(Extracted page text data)

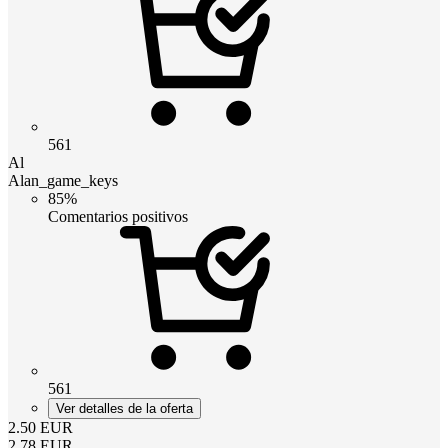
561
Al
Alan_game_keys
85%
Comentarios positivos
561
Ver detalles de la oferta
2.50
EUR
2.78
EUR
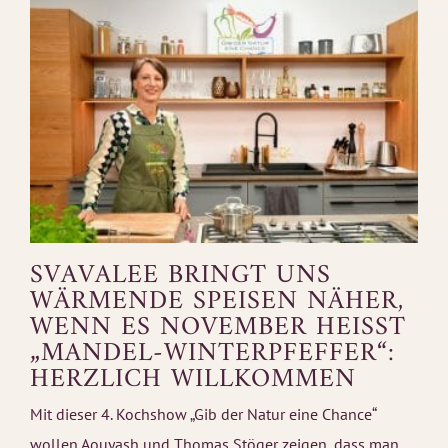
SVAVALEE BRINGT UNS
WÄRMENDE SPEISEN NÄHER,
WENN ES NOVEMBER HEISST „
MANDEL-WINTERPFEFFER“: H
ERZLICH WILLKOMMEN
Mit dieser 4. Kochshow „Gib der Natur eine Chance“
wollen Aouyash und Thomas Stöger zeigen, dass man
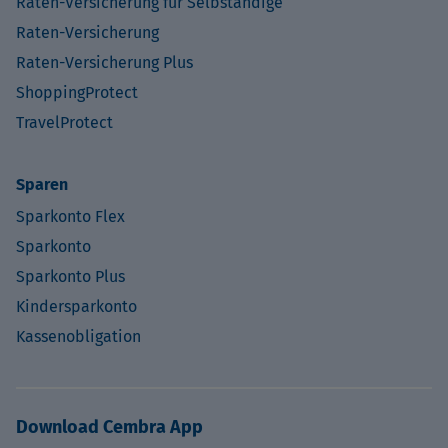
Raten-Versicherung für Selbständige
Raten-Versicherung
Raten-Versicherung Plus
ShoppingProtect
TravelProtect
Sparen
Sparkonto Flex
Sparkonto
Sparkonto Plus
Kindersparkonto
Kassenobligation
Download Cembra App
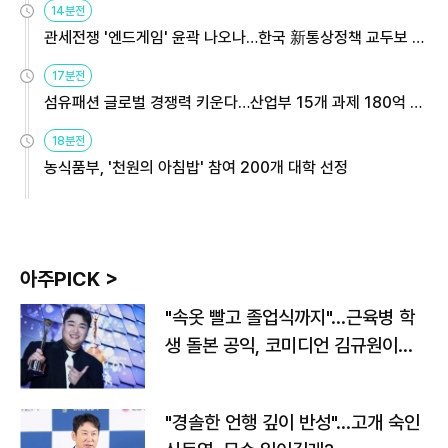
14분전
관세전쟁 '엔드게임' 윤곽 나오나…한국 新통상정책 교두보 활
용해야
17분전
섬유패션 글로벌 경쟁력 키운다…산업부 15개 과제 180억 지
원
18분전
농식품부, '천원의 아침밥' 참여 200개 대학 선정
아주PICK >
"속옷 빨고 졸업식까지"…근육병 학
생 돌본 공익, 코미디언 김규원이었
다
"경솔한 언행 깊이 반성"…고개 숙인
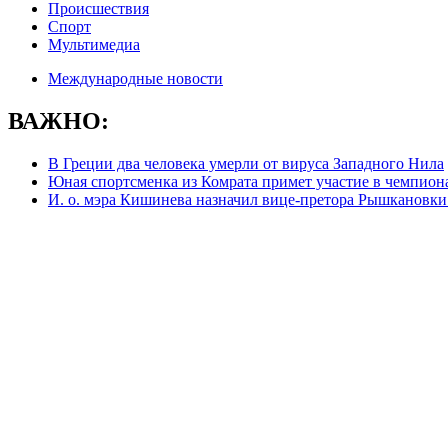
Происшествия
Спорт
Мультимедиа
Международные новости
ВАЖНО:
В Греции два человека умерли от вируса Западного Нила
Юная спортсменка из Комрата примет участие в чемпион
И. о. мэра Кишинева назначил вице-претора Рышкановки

What the task asks.
Word for word, give the data above again, without any images.

Response.
561
Al
Alan_game_keys
85%
Comentarios positivos
561
Ver detalles de la oferta
2.50
EUR
2.78
EUR
SVAVALEE BRINGT UNS
WÄRMENDE SPEISEN NÄHER,
WENN ES NOVEMBER HEISST „
MANDEL-WINTERPFEFFER“: H
ERZLICH WILLKOMMEN
Mit dieser 4. Kochshow „Gib der Natur eine Chance“
wollen Aouyash und Thomas Stöger zeigen, dass man
Raten-Versicherung für Selbständige
Raten-Versicherung
Raten-Versicherung Plus
ShoppingProtect
TravelProtect
Sparen
Sparkonto Flex
Sparkonto
Sparkonto Plus
Kindersparkonto
Kassenobligation
Download Cembra App
14분전
관세전쟁 '엔드게임' 윤곽 나오나…한국 新통상정책 교두보 활
용해야
17분전
섬유패션 글로벌 경쟁력 키운다…산업부 15개 과제 180억 지
원
18분전
농식품부, '천원의 아침밥' 참여 200개 대학 선정
아주PICK >
"속옷 빨고 졸업식까지"…근육병 학
생 돌본 공익, 코미디언 김규원이었
다
"경솔한 언행 깊이 반성"…고개 숙인
Происшествия
Спорт
Мультимедиа
Международные новости
ВАЖНО:
В Греции два человека умерли от вируса Западного Нила
Юная спортсменка из Комрата примет участие в чемпион
И. о. мэра Кишинева назначил вице-претора Рышкановки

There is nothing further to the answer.